Here now, Past Lives, in which Curbed contributor Chris Berger explores what some of the country's most interesting residential buildings used to be before they became livable homes. Care to suggest a building with a fascinating past life? Do drop us a line.
Photo: Beilinson Gomez Architects
A number of historical Miami hotels have been converted into residences in recent years, but none serves a more important purpose than the Royalton. Built in 1923 at 121 SE 1st Street, the Neo-Classical Revival Royalton Hotel was a swank destination. It was rumored to be a speakeasy during Prohibition, and Al Capone was said to have played cards on the top floor. But by the 1990s, the Royalton was a dive, and the seven-story building's roof leaked all the way to the ground floor. Though it was one of the last 1920s hotels in the area, demolition seemed the logical next step when Carlisle Development bought the building for $3.5 million in 2004.
Photo: Scott Strawbridge
↑ Carlisle had better plans. The company teamed up with Carrfour Supportive Housing, a nonprofit dedicated to Miami's homeless, to convert the building into low-income housing.

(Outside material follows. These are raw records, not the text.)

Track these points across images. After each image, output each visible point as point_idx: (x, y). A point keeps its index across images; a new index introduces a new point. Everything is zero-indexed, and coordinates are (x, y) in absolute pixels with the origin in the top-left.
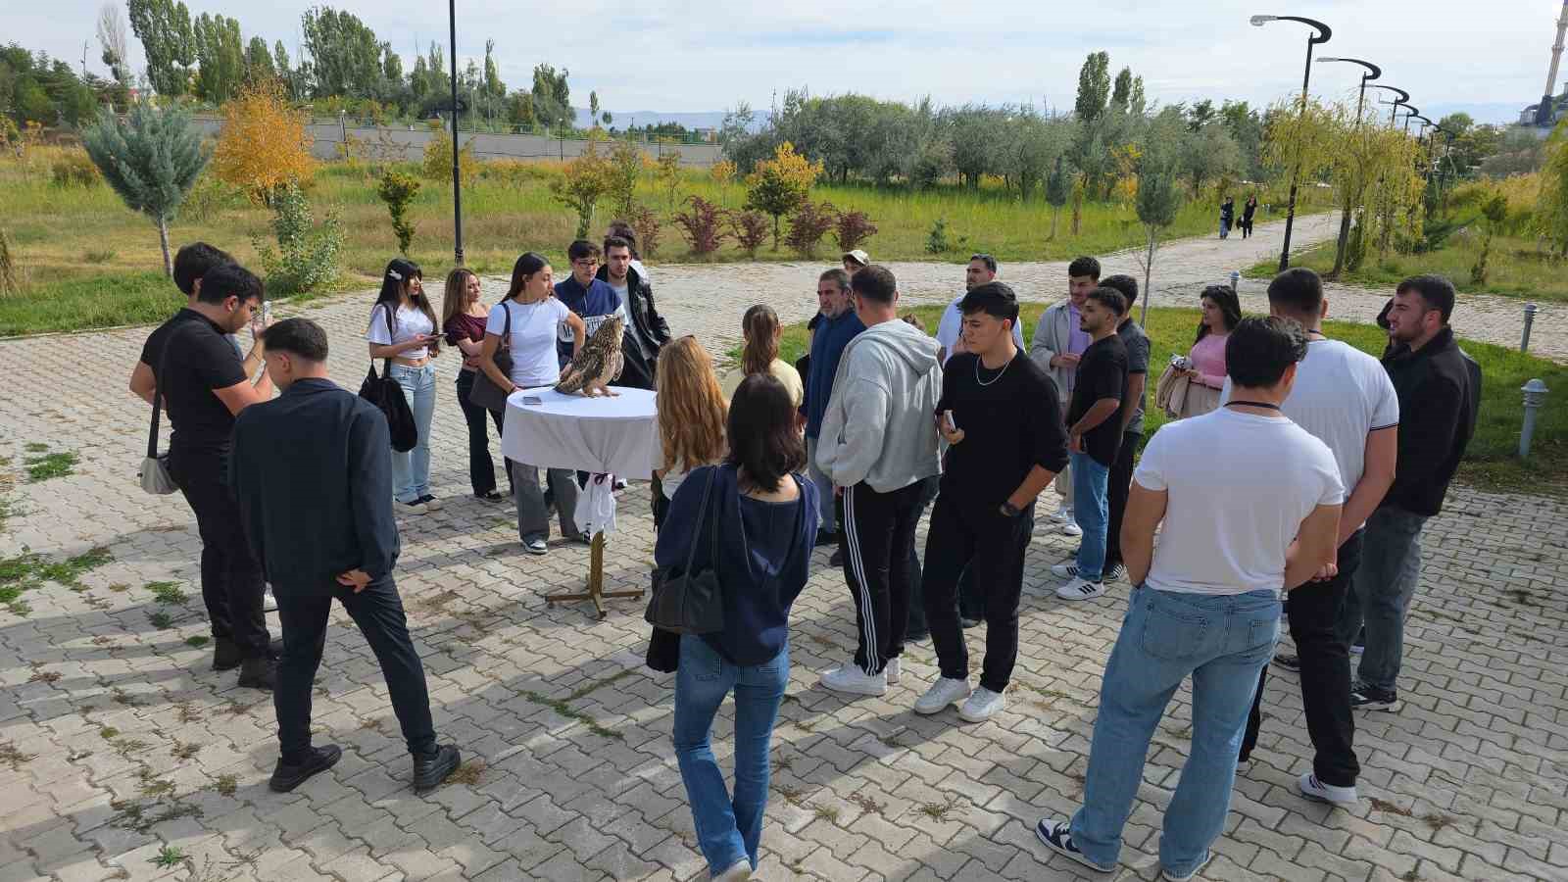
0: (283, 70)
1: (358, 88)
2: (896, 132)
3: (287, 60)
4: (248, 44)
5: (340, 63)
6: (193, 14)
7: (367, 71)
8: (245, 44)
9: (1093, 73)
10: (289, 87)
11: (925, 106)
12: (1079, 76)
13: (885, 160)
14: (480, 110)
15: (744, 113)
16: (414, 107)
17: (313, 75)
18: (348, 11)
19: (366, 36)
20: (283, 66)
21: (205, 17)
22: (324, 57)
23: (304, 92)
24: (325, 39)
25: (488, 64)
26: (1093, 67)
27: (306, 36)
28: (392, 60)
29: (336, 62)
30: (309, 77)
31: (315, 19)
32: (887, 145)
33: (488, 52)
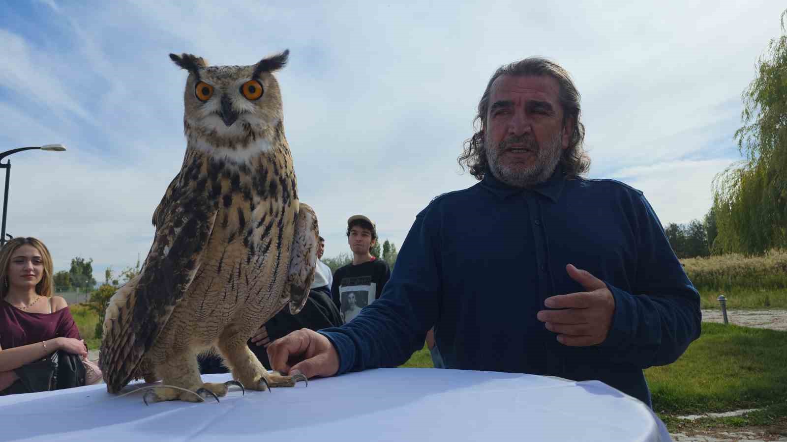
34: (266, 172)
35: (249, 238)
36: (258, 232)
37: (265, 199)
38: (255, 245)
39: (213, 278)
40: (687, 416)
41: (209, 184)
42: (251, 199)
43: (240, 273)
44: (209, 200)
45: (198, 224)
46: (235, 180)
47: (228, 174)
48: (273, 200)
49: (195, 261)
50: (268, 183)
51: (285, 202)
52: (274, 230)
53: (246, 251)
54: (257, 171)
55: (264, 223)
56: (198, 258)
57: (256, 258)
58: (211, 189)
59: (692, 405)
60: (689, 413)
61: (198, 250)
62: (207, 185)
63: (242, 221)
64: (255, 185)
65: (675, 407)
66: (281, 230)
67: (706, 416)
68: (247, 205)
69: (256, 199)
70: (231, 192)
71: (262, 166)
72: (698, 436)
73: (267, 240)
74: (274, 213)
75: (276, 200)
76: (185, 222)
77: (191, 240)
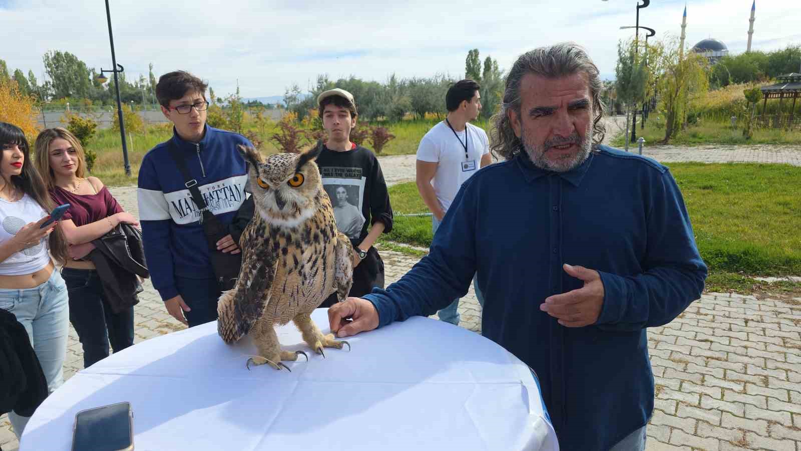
0: (34, 86)
1: (78, 93)
2: (378, 94)
3: (35, 81)
4: (13, 74)
5: (66, 80)
7: (82, 84)
8: (11, 74)
9: (472, 60)
10: (38, 94)
11: (393, 79)
12: (466, 61)
13: (375, 109)
14: (148, 100)
15: (295, 89)
16: (110, 101)
17: (52, 88)
18: (69, 52)
19: (81, 65)
20: (34, 84)
22: (57, 77)
23: (47, 98)
24: (57, 68)
25: (151, 76)
26: (472, 56)
27: (46, 67)
29: (64, 80)
30: (49, 89)
31: (50, 57)
32: (374, 101)
33: (150, 70)
34: (311, 229)
35: (302, 271)
36: (308, 266)
37: (311, 245)
38: (307, 274)
39: (280, 296)
40: (765, 278)
41: (271, 242)
42: (301, 248)
43: (298, 291)
44: (273, 252)
45: (266, 270)
46: (289, 239)
47: (283, 235)
48: (317, 244)
49: (267, 294)
50: (312, 236)
51: (325, 242)
52: (320, 261)
53: (300, 278)
54: (304, 230)
55: (312, 260)
56: (269, 292)
57: (308, 281)
58: (273, 245)
59: (775, 268)
60: (769, 275)
61: (268, 287)
62: (270, 242)
63: (296, 262)
64: (303, 239)
65: (757, 268)
66: (325, 260)
67: (787, 280)
68: (299, 251)
69: (304, 246)
70: (287, 246)
71: (307, 226)
72: (769, 299)
73: (315, 269)
74: (318, 252)
75: (319, 244)
76: (258, 267)
77: (264, 280)
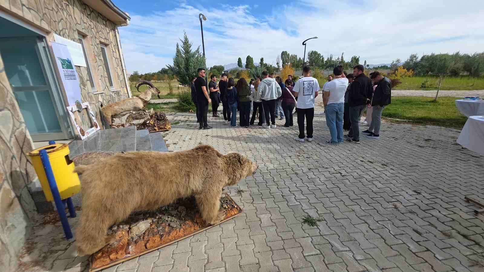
0: (303, 63)
1: (316, 64)
3: (304, 61)
5: (313, 60)
6: (290, 55)
7: (318, 61)
8: (298, 59)
15: (398, 61)
16: (325, 67)
21: (292, 55)
22: (311, 59)
24: (311, 56)
25: (342, 57)
27: (308, 56)
28: (323, 59)
30: (308, 63)
33: (342, 55)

The co-developers corralled $18.5 million in financing from local, state, and federal sources.
Photo: Carlisle Development Group
↑ To qualify for $2.1 million in historic tax credits, the rehabilitation—directed by Beilinson Gomez Architects—had to comply with the Secretary of the Interior's standards. Restorers matched the original exterior paint color, uncovered the enclosed loggia, and re-laid the terrazzo flooring.
↑ Further, the Royalton's ceiling, windows, and decorative details either were repaired or replaced in kind. The 100 former hotel rooms, which range from 200 to 265 square feet, would have been too small for market-rate residences but were suitable for transitional housing. Kitchenettes were added to each studio apartment. The building also includes a classroom, computer lab, and a television and meeting room.
Photo: Carrfour Supportive Housing
↑ Residents are carefully selected by Carrfour and must be alcohol and drug free for six months before they can move in. Once at the Royalton, Carrfour provides them with help finding jobs, financial management workshops, and Alcoholics Anonymous and Narcotics Anonymous meetings. Rent is based on income.
Photos: Beilinson Gomez Architects
↑ The Royalton is a former eyesore that has been carefully restored to its former grandeur and offers a link to Miami's past. But, more importantly than that, it's a clean, comfortable, and conveniently situated home for people who want to regain control of their lives.